25 Warisan Budaya Tak Benda Baru DIY

Berikut daftar warisan budaya tak benda baru DIY.

Daftar 25 warisan budaya tak benda baru:

  1. Gendhing Alit Sekaten
  2. Sego Pari Gogo
  3. Wader Liwet
  4. Kesenian Thetelan
  5. Bedhaya Bontit
  6. Srimpi Merak Kasimpir
  7. Bedhaya Genjong
  8. Rodat Yograkarta
  9. Srimpi Kandha
  10. Tari Klana Alus Dasalengkara
  11. Srimpi Dhempel
  12. Srimpi Gambir Sawit Pakualaman
  13. Sadranan Mbah Jobeh
  14. Upacara Adat Kirim Dowa
  15. Upacara Adat Wot Galeh
  16. Nyadran Joyo Kusumo
  17. Jamasan Pusaka Kyai Londoh
  18. Nyadran Ki Gonotirto
  19. Upacara Grebek Ngenep
  20. Saparan Kalibuka Kalirejo Kokap
  21. Labuhan Parangkusumo
  22. Ritual Adat Gunung Lanang
  23. Sadranan Gunung Gambar
  24. Jangan Lombok Ijo
  25. Abangan

Sementara itu, Kepala Kundha Kabudayan DIY, Dian Laksmi Pratiwi menuturkan DIY saat ini memiliki 180 sertifikat warisan budaya tak benda. Untuk 25 sertifikat baru terbagi menjadi lima domain. Di antaranya seni pertunjukan, kemahiran dan kerajinan tradisional, adat istiadat dan seni pertunjukan pengetahuan dan kebiasaan perilaku mengenai alam semesta.

Dian menegaskan terbitnya sertifikat warisan budaya tak benda tidaklah mudah. Kemendikbud Ristek, lanjutnya, melakukan seleksi secara ketat. Seluruh dokumen penunjang setiap kearifan lokal wajib ada. Terbukti bahwa Jogja tahun ini mengajukan sebanyak 50 kearifan lokal.

"Nah itu di rata-rata 50-an pengusulan itu kita paling dapatnya separuh karena memang cukup banyak syarat-syarat yang harus dipenuhi dan itu tiap tahun kualitasnya semakin bertambah," ujarnya.

Setiap kearifan lokal yang diajukan harus memiliki pelestari. Selain itu usia kearifan lokal minimal telah dilestarikan dua generasi berturut-turut atau kisaran 50 tahun. Tidak wajib dimunculkan setiap hari, namun harus tetap eksis di masyarakat.

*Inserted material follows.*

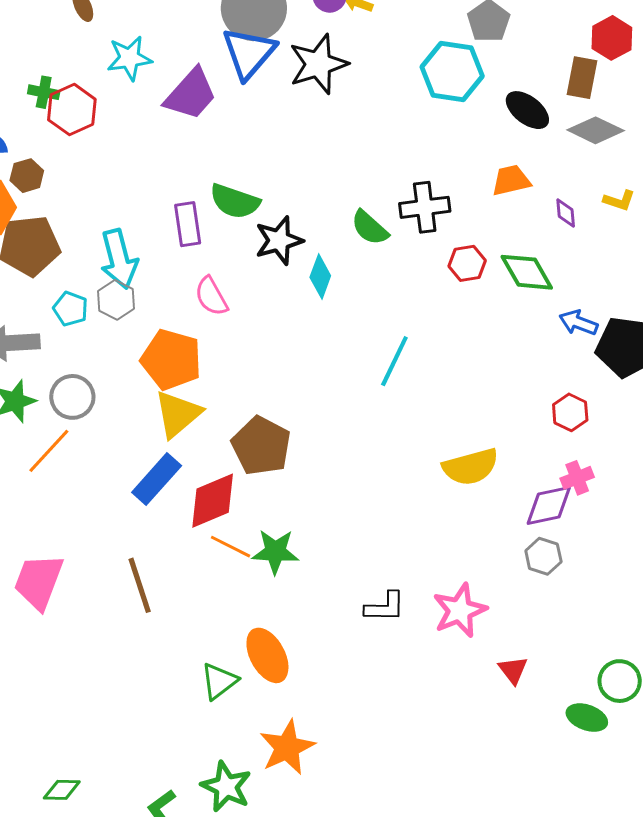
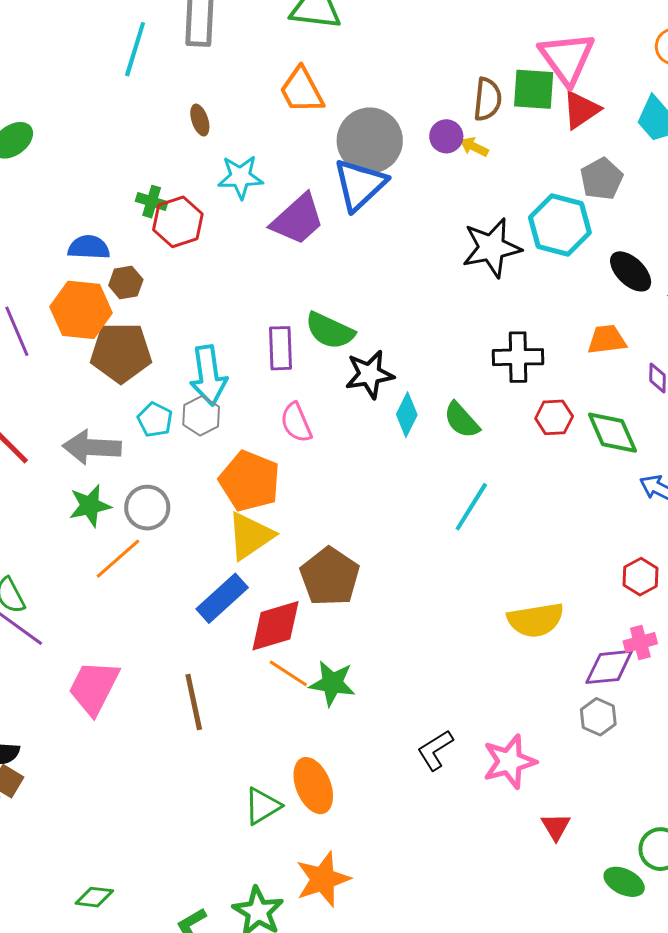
black star: (318, 64) -> (492, 248), moved
green semicircle: (370, 228) -> (462, 420), moved
black L-shape: (385, 607) -> (435, 750), turned 141

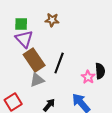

Selanjutnya memiliki makna filosofi untuk setiap kearifan lokal yang diajukan. Sang pelestari juga wajib memahami dan menjelaskan sejarah dan filosofinya. Di samping itu juga melihat respons masyarakat atas konsistensi kearifan lokal.

"Jadi yang cukup susah adalah maestronya itu harus ada, harus ada masyarakat pendukungnya dan itu terbukti dilakukan meskipun tidak sehari-hari tapi masih aktif berlangsung," katanya.

Dian menegaskan penetapan ini tak sekadar menempelkan predikat. Acuan utamanya adalah agar tak punah di kemudian hari. Ini mengingat sertifikat warisan budaya tak benda bisa dicabut apabila kearifan lokal memudar.

"Prioritas kami di DIY adalah bagaimana 180 itu kemudian tidak langka dan tidak punah dan akhirnya malah keluar dari sertifikat warisan ya kayak karya-karya UNESCO itu juga. Sehingga kita sudah siapkan rencana aksi termasuk regulasinya bagaimana mengelola dan memanfaatkannya ada di Pergub Nomor 32 Tahun 2024," ujarnya.